*** Information provided ***
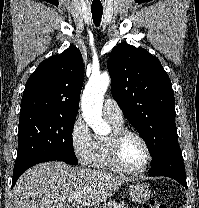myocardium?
Returning <instances> with one entry per match:
<instances>
[{
	"mask_svg": "<svg viewBox=\"0 0 199 208\" xmlns=\"http://www.w3.org/2000/svg\"><path fill=\"white\" fill-rule=\"evenodd\" d=\"M127 136L136 137L138 140L141 141V143L143 144L146 150L145 162L136 169H131V168L126 167L120 156L121 143ZM108 151H109V157H110L112 164L119 171L124 172L126 174H132V175L140 174L150 165L152 161V152H151V148L147 140L139 132L131 130V129L122 128L120 130L114 131L108 140Z\"/></svg>",
	"mask_w": 199,
	"mask_h": 208,
	"instance_id": "1",
	"label": "myocardium"
}]
</instances>
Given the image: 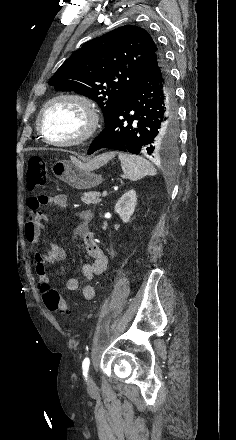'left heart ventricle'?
<instances>
[{
    "instance_id": "left-heart-ventricle-1",
    "label": "left heart ventricle",
    "mask_w": 236,
    "mask_h": 440,
    "mask_svg": "<svg viewBox=\"0 0 236 440\" xmlns=\"http://www.w3.org/2000/svg\"><path fill=\"white\" fill-rule=\"evenodd\" d=\"M46 136L52 140L74 139L85 126L82 111L69 102H57L49 107L43 118Z\"/></svg>"
}]
</instances>
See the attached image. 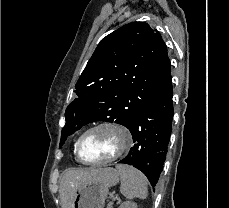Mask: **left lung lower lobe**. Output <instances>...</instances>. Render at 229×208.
Segmentation results:
<instances>
[{
    "mask_svg": "<svg viewBox=\"0 0 229 208\" xmlns=\"http://www.w3.org/2000/svg\"><path fill=\"white\" fill-rule=\"evenodd\" d=\"M172 84L141 110L127 127L133 135V148L119 163L142 171L155 186L163 170L173 119Z\"/></svg>",
    "mask_w": 229,
    "mask_h": 208,
    "instance_id": "0a47b994",
    "label": "left lung lower lobe"
}]
</instances>
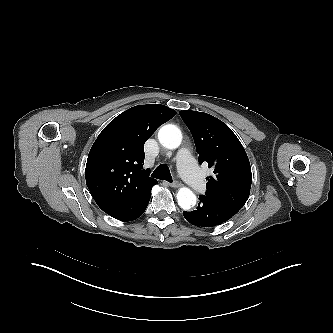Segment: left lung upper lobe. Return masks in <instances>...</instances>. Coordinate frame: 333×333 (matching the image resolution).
<instances>
[{
	"mask_svg": "<svg viewBox=\"0 0 333 333\" xmlns=\"http://www.w3.org/2000/svg\"><path fill=\"white\" fill-rule=\"evenodd\" d=\"M190 129L199 163L206 162L214 174L206 178L205 197L233 213L246 203L252 183L247 154L232 130L221 120L203 112L180 111Z\"/></svg>",
	"mask_w": 333,
	"mask_h": 333,
	"instance_id": "obj_1",
	"label": "left lung upper lobe"
}]
</instances>
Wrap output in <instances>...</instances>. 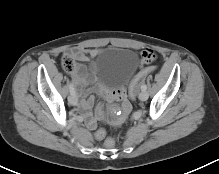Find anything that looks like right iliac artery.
<instances>
[{
    "mask_svg": "<svg viewBox=\"0 0 219 174\" xmlns=\"http://www.w3.org/2000/svg\"><path fill=\"white\" fill-rule=\"evenodd\" d=\"M69 89H70V94L76 95V94H75V88H74V85H73L72 82H70V84H69Z\"/></svg>",
    "mask_w": 219,
    "mask_h": 174,
    "instance_id": "obj_1",
    "label": "right iliac artery"
}]
</instances>
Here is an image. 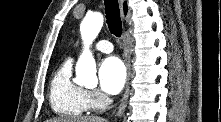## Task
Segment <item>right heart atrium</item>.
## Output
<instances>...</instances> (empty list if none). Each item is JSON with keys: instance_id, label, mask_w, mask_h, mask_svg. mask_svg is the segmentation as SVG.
Returning a JSON list of instances; mask_svg holds the SVG:
<instances>
[{"instance_id": "obj_1", "label": "right heart atrium", "mask_w": 221, "mask_h": 122, "mask_svg": "<svg viewBox=\"0 0 221 122\" xmlns=\"http://www.w3.org/2000/svg\"><path fill=\"white\" fill-rule=\"evenodd\" d=\"M85 96L90 109H100L108 103V99L98 91L85 90Z\"/></svg>"}]
</instances>
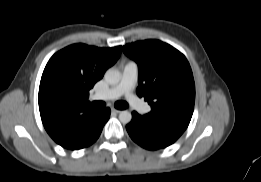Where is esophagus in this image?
<instances>
[{
	"label": "esophagus",
	"instance_id": "34e87169",
	"mask_svg": "<svg viewBox=\"0 0 261 182\" xmlns=\"http://www.w3.org/2000/svg\"><path fill=\"white\" fill-rule=\"evenodd\" d=\"M111 111H112L113 113H116V114H118V113L121 112V110H119V109H115V108H112Z\"/></svg>",
	"mask_w": 261,
	"mask_h": 182
}]
</instances>
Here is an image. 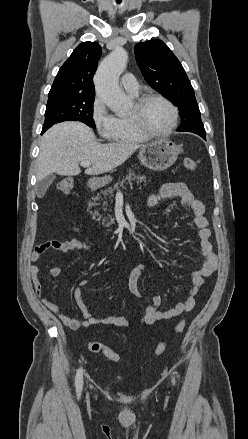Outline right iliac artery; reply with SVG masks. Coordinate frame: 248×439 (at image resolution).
Wrapping results in <instances>:
<instances>
[{"mask_svg":"<svg viewBox=\"0 0 248 439\" xmlns=\"http://www.w3.org/2000/svg\"><path fill=\"white\" fill-rule=\"evenodd\" d=\"M75 385H76L77 392H81L82 385H83V370H82V368H80L77 371L76 379H75Z\"/></svg>","mask_w":248,"mask_h":439,"instance_id":"right-iliac-artery-1","label":"right iliac artery"}]
</instances>
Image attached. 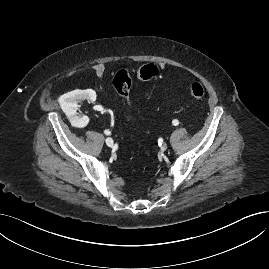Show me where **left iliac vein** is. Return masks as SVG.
Listing matches in <instances>:
<instances>
[{"label":"left iliac vein","instance_id":"left-iliac-vein-1","mask_svg":"<svg viewBox=\"0 0 269 269\" xmlns=\"http://www.w3.org/2000/svg\"><path fill=\"white\" fill-rule=\"evenodd\" d=\"M167 148H168V145H167L166 143H163V144L160 146L161 151H165Z\"/></svg>","mask_w":269,"mask_h":269}]
</instances>
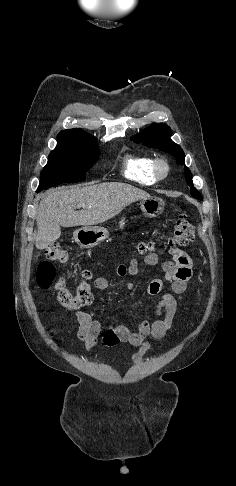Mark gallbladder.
<instances>
[{"label":"gallbladder","instance_id":"obj_1","mask_svg":"<svg viewBox=\"0 0 236 486\" xmlns=\"http://www.w3.org/2000/svg\"><path fill=\"white\" fill-rule=\"evenodd\" d=\"M60 225L51 223L43 231L44 240L38 244L39 249L46 248L50 243L54 242L60 237Z\"/></svg>","mask_w":236,"mask_h":486}]
</instances>
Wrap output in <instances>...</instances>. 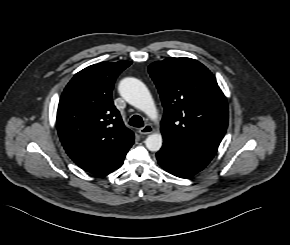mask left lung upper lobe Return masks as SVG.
<instances>
[{"instance_id":"1","label":"left lung upper lobe","mask_w":290,"mask_h":245,"mask_svg":"<svg viewBox=\"0 0 290 245\" xmlns=\"http://www.w3.org/2000/svg\"><path fill=\"white\" fill-rule=\"evenodd\" d=\"M148 70L164 106V141L213 158L228 125L227 101L215 76L191 58H166Z\"/></svg>"}]
</instances>
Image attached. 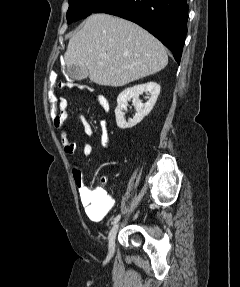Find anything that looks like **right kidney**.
Here are the masks:
<instances>
[{
    "mask_svg": "<svg viewBox=\"0 0 240 287\" xmlns=\"http://www.w3.org/2000/svg\"><path fill=\"white\" fill-rule=\"evenodd\" d=\"M144 92L149 93L150 97L146 103H142L139 96ZM160 93V85L155 82H148L136 85L122 91L117 97V107L115 109L116 123L120 129L132 128L140 123L153 109L158 95ZM132 99L133 106L136 109L135 116L128 119L124 118L123 110H127L128 101Z\"/></svg>",
    "mask_w": 240,
    "mask_h": 287,
    "instance_id": "1",
    "label": "right kidney"
}]
</instances>
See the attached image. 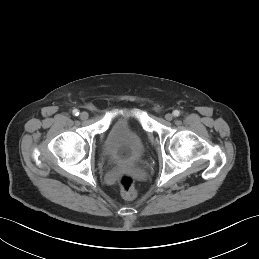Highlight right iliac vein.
<instances>
[{
    "mask_svg": "<svg viewBox=\"0 0 259 259\" xmlns=\"http://www.w3.org/2000/svg\"><path fill=\"white\" fill-rule=\"evenodd\" d=\"M88 113L87 112H82L81 114H80V118L82 119V120H86L87 118H88Z\"/></svg>",
    "mask_w": 259,
    "mask_h": 259,
    "instance_id": "63e3f726",
    "label": "right iliac vein"
}]
</instances>
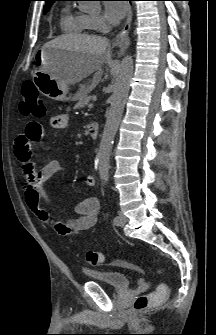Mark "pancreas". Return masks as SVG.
I'll list each match as a JSON object with an SVG mask.
<instances>
[{"label":"pancreas","mask_w":216,"mask_h":335,"mask_svg":"<svg viewBox=\"0 0 216 335\" xmlns=\"http://www.w3.org/2000/svg\"><path fill=\"white\" fill-rule=\"evenodd\" d=\"M78 100L79 101L74 106V109L84 108L86 105H88L89 101L91 100V96L88 95V90L87 89L82 90V93H81Z\"/></svg>","instance_id":"cf45deb5"}]
</instances>
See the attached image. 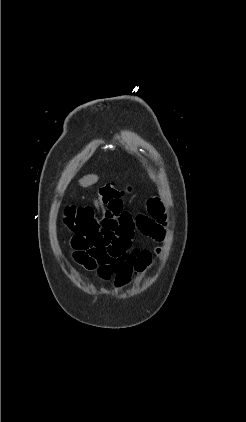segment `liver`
***
### What is required
Please pull out each line in the items above that contains the string "JSON", copying every such line in full.

### Full response
<instances>...</instances> (empty list if none). Each item is JSON with keys: instance_id, label, mask_w, mask_h, mask_svg. mask_svg is the segmentation as SVG.
Returning a JSON list of instances; mask_svg holds the SVG:
I'll list each match as a JSON object with an SVG mask.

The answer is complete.